Processor Assignment of Template-Types

Several processors in the C# codebase are responsible for assigning or enriching metadata:

  • MetadataEnsureProcessor

    • Main processor for analyzing markdown files and assigning template-type.
    • Uses filename patterns, directory names, and associated files to determine:
      • note/instruction for instruction files
      • resource-reading for reading materials
      • pdf-reference for case studies and PDF-associated files
      • video-reference for video-associated files
      • Leaves index.md for manual classification
  • MetadataHierarchyDetector

    • Extracts hierarchy information (program, course, class, module, lesson) from file paths.
    • Updates metadata with hierarchy fields but does not directly assign template-type.
  • YamlHelper

    • Parses and updates YAML frontmatter, but does not assign template-type.
  • CourseStructureExtractor

    • Extracts module and lesson information for metadata enrichment.
    • Does not assign template-type.

Summary: Only the MetadataEnsureProcessor assigns template-type values automatically. Other processors support metadata enrichment but do not set the template-type field.

Template-Type and Type Logic (C# Implementation)

  • Automatic Detection:
    The MetadataEnsureProcessor analyzes file paths and names to set template-type automatically if not present.

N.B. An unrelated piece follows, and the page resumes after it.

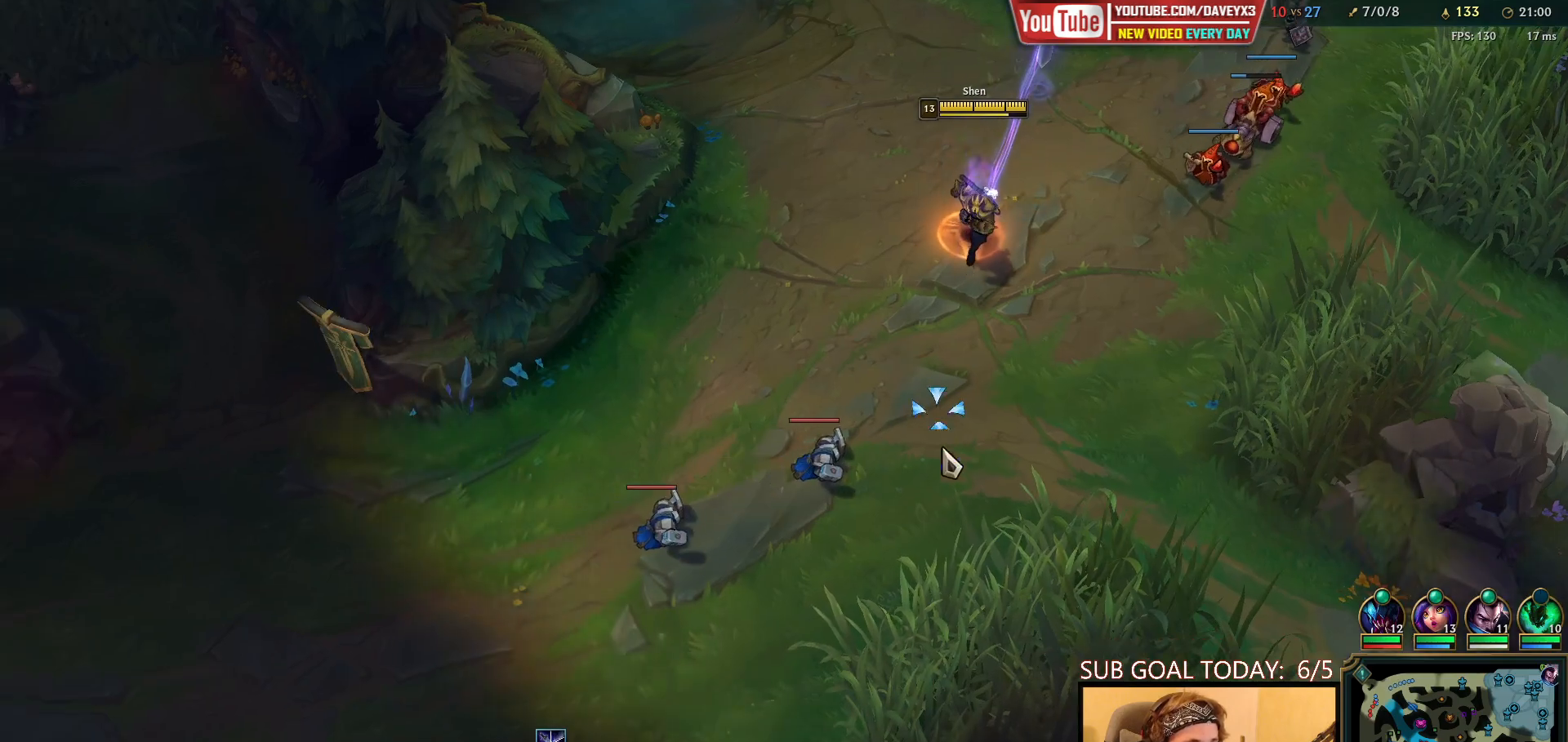
{"keys": ["space"], "mouse": [], "events": [[117, "mouse_right", "down"], [117, "space", "down"], [183, "mouse_right", "up"], [267, "mouse_right", "down"], [350, "mouse_right", "up"]]}
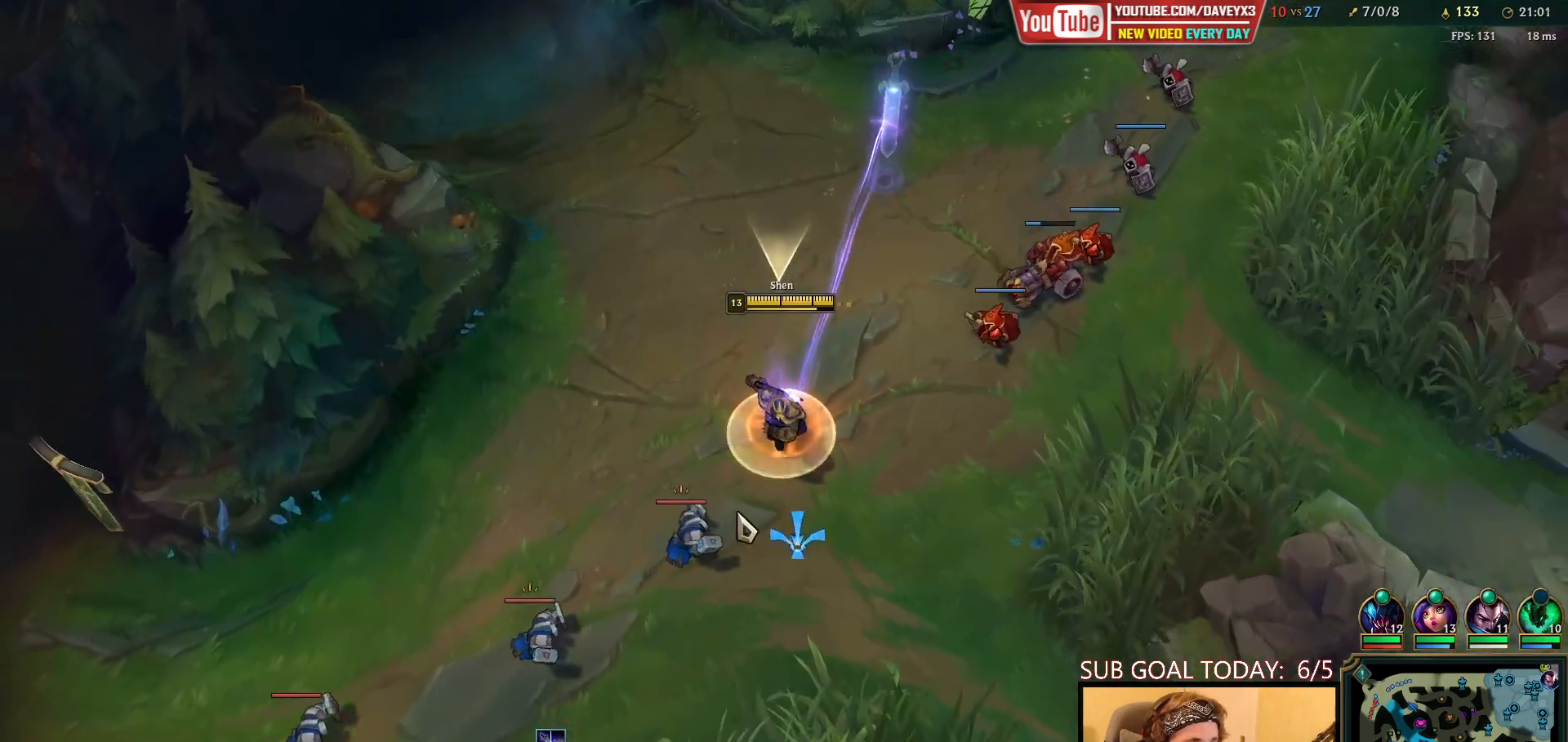
{"keys": ["space"], "mouse": ["right"], "events": [[100, "mouse_left", "down"], [200, "mouse_left", "up"], [450, "mouse_right", "down"]]}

    • -instructions.md or "instruction" → note/instruction
    • "reading" in filename or directory → resource-reading
    • "case studies" in directory or "case-stud" in filename → pdf-reference
    • Associated .pdf file → pdf-reference
    • Associated video file (.mp4, .mov, .avi) → video-reference
    • index.md → requires manual classification
  • Type Assignment:
    The processor sets the type field based on template-type:

    • pdf-referencenote/case-study
    • video-referencenote/video-note
    • resource-readingnote/reading
    • note/instructionnote/instruction
    • Other templates may require manual assignment.
  • Required Fields:
    Each template-type enforces a set of required metadata fields.

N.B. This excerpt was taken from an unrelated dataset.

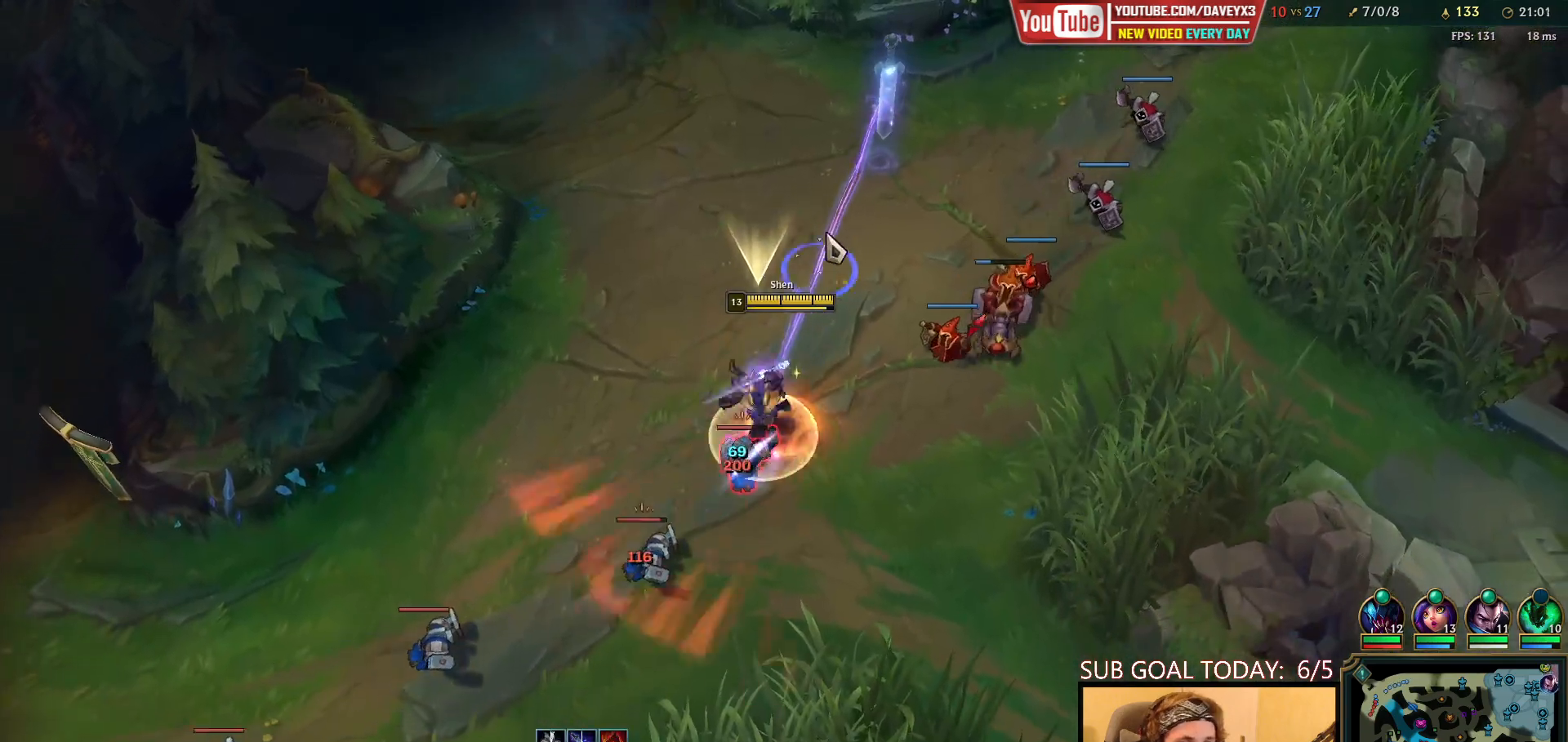
{"keys": ["space"], "mouse": ["left"], "events": [[33, "mouse_right", "up"], [150, "mouse_right", "down"], [217, "mouse_right", "up"], [317, "mouse_right", "down"], [383, "mouse_right", "up"], [450, "mouse_left", "down"]]}
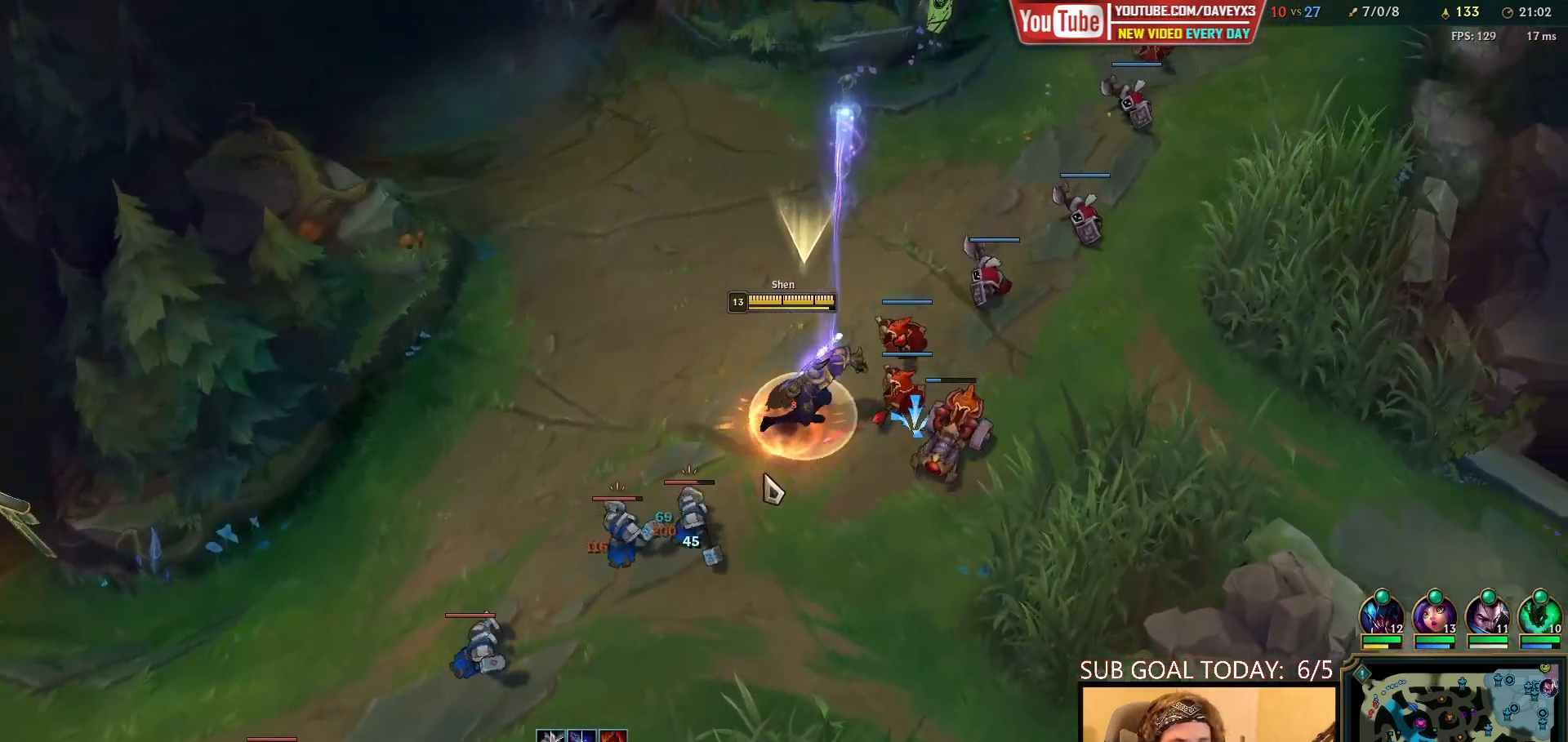
{"keys": ["space"], "mouse": [], "events": [[33, "mouse_left", "up"], [83, "mouse_left", "down"], [167, "mouse_left", "up"], [400, "mouse_right", "down"], [500, "mouse_right", "up"]]}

    • Universal: auto-generated-state, date-created, publisher
    • PDF: type, comprehension, status, completion-date, authors, tags, etc.
    • Video: type, comprehension, status, video-duration (resolved), author, tags, etc.
    • Reading: type, comprehension, status, page-count, authors, tags, etc.
  • Tags:
    Always present for all templates. Used for modality, context, and classification.


Example: C#-Driven Metadata

template-type: pdf-reference
type: note/case-study
tags:
  - case-study
  - finance
auto-generated-state: writable
date-created: 2025-07-11
publisher: University of Illinois at Urbana-Champaign
comprehension: 0
status: unread
authors: ""

Automation Notes

  • The processor only overwrites missing or empty fields unless forceOverwrite is enabled.
  • Dry run mode previews changes without modifying files.
  • Index files (index.md) require manual review for correct template-type and type assignment.
  • The schema-driven pipeline resolves dynamic fields via resolvers (e.g., PdfPageCountResolver, VideoDurationResolver) and produces a stable share-link via the required OneDriveShareLinkResolver when applicable.
  • Title is populated by TitleResolver using the source file name when a path is available; frontmatter-provided title still takes precedence.

Reserved Tags

  • Use tags for modality (case-study, live-class, reading, etc.) and context (finance, operations, etc.).
  • Tags must be lowercase and hyphenated.

Pipeline and Schema References


Updating This Guide

  • Update this guide whenever new template-types, types, required resolvers (e.g., OneDriveShareLinkResolver), or reserved tags are added in code or schema.